• Passage shown
____
Science topic
Speech Synthesis - Science topic
Explore the latest questions and answers in Speech Synthesis, and find Speech Synthesis experts.
Questions related to Speech Synthesis
Hi everyone, I'm attempting to code the Tacotron speech synthesis system from scratch to make sure I understand it. I'm done implementing the first convolutional filterbank layer and have implemented the max pooling layer, but I don't understand why the authors of chose a max-pooling over time with stride 1. They claim it's to keep the temporal resolution, but my problem is that I think using a stride of 1 is equivalent to just doing nothing and keeping the data as is.
As an example, say we have a matrix in which every time step corresponds to one column:
A= [1,2,3,4;
5,6,7,8;
1,2,3,4];
If we max pool over time with stride 2, we'll have:
B = [2,4;
6,8;
2,4]
Max-pooling with stride one will keep the time resolution but also result in B=A (keep every column). So what's the point of even saying that max-pooling was applied?
I hope my question was clear enough, thank you for reading.
Dear research gate community,
for a new study I am looking for a tool or software that would allow me to manipulate formants (i.e. shift frequencies of F1, F2, and F3) and their transition (e.g., start or slope of transition) either within a synthesized CVC word or between two synthesized words. Therefore, it would be crucial to be able to control precisely where in the word or sequence formant manipulation starts and ends.
What I tried so far:
I already tried a tool written for Praat (Praat Vocal Toolkit) but it can only shift formants over the whole word and not for a specified time window.
Furthermore, I tried TrackDraw (https://github.com/guestdaniel/TrackDraw) which is a very good tool to synthesize vocalic sounds (Klatt Synthesizer) and manipulate their formants. However, CV sequences (and their vocalic transition) can not be generated.
I also used an online interface of the Klatt synthesizer (http://www.asel.udel.edu/speech/tutorials/synthesis/Klatt.html) but it is quite complex to even generate simple CV syllables and therefore not very user friendly for my purpose. Furthermore, I don't have reference values for the consonant parameters for German.
What I achieved so far:
I'm able to synthesize German words and phrases that sound quite natural with Python (text-to-speech synthesis).
What I'm looking for:
Ideally, I was hoping to find an application or tool that would allow for 1) language specific (in my case German) text-to-speech synthesis where 2) formants (and/or their transition) can be easily manipulated over time. Or a tool that already takes a synthesized sound as input and allows for formant manipulation.
If you have any ideas, recommendations, or comments I would be very obliged. Thank you!
Stella Krüger
I am trying to build a text to speech convertor from scratch.
For that
Text 'A' should sound Ayyy
Text 'B' should sound Bee
Text 'Ace' should sound 'Ase'
Etc
So how many total sounds should I need to resconstruct full English language words
I am working on statistical parametric speech synthesis. I extracted the fundamental frequency and MFCC from speech waveforms. The next task is to invert MFCC back to speech waveforms. For this, I have read about sinusoidal wave generation methods which need amplitude, phase and frequency values to be determined from extracted speech parameters. How can we determine amplitude and phase information from the MFCC sequence and fundamental frequency?
____
• Entries drawn from a collection

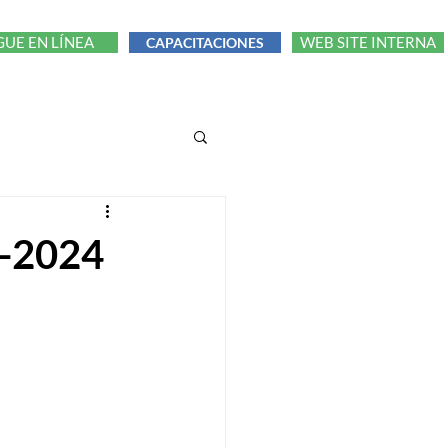
GUE EN LÍNEA
WEB SITE INTERNA
CAPACITACIONES
3-2024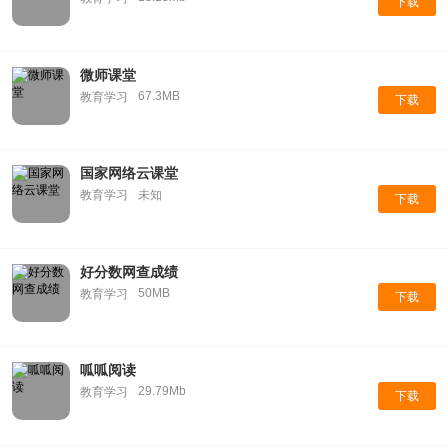
下载
微师课堂
67.3MB
教育学习
下载
国家网络云课堂
教育学习
未知
下载
好分数网查成绩
50MB
教育学习
下载
呱呱阅读
29.79Mb
教育学习
下载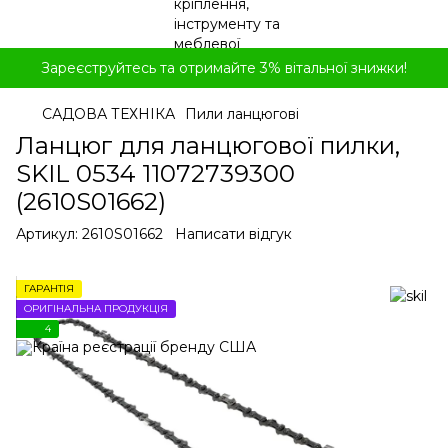
Зареєструйтесь та отримайте 3% вітальної знижки!
САДОВА ТЕХНІКА
Пили ланцюгові
Ланцюг для ланцюгової пилки,
SKIL 0534 11072739300
(2610S01662)
Артикул:
2610S01662
Написати відгук
ГАРАНТІЯ
ОРИГІНАЛЬНА ПРОДУКЦІЯ
4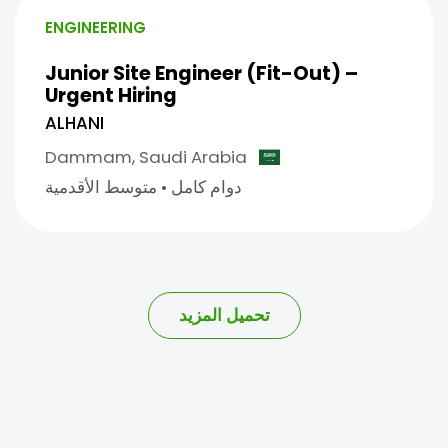
ENGINEERING
Junior Site Engineer (Fit-Out) –
Urgent Hiring
ALHANI
Dammam,
Saudi Arabia
دوام كامل
•
متوسط الأقدمية
تحميل المزيد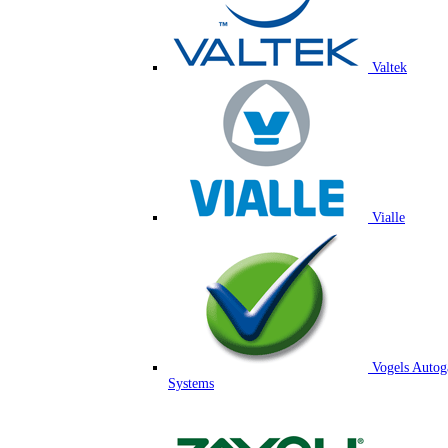
Valtek
Vialle
Vogels Autog
Systems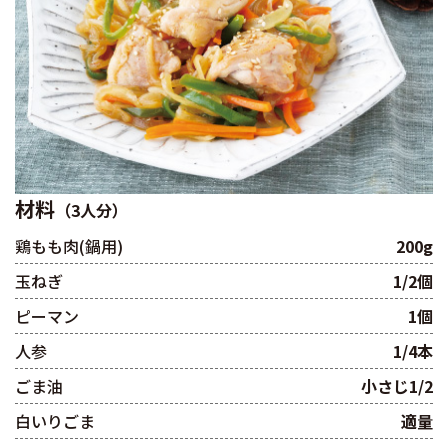
材料
（3人分）
鶏もも肉(鍋用)
200g
玉ねぎ
1/2個
ピーマン
1個
人参
1/4本
ごま油
小さじ1/2
白いりごま
適量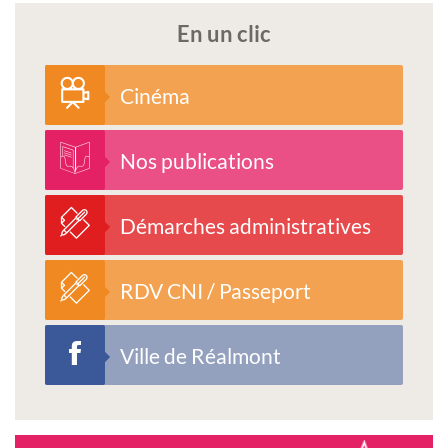
En un clic
Cinéma
Nos publications
Démarches administratives
RDV CNI / Passeport
Ville de Réalmont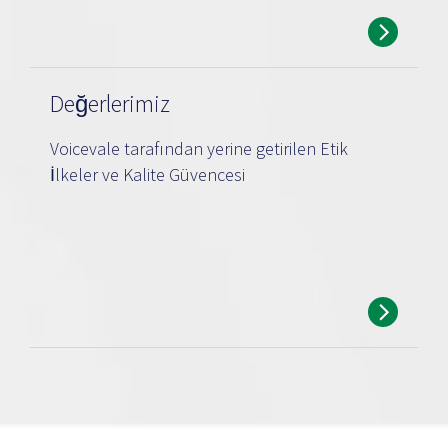
Değerlerimiz
Voicevale tarafından yerine getirilen Etik
İlkeler ve Kalite Güvencesi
____
• Task objective
Rewrite the speech synthesis thread starting at "Questions related to" and ending at "data as is.", changing "from scratch" to "step by step". Nothing in the items matters here.

• Finished exercise
Questions related to Speech Synthesis
Hi everyone, I'm attempting to code the Tacotron speech synthesis system step by step to make sure I understand it. I'm done implementing the first convolutional filterbank layer and have implemented the max pooling layer, but I don't understand why the authors of chose a max-pooling over time with stride 1. They claim it's to keep the temporal resolution, but my problem is that I think using a stride of 1 is equivalent to just doing nothing and keeping the data as is.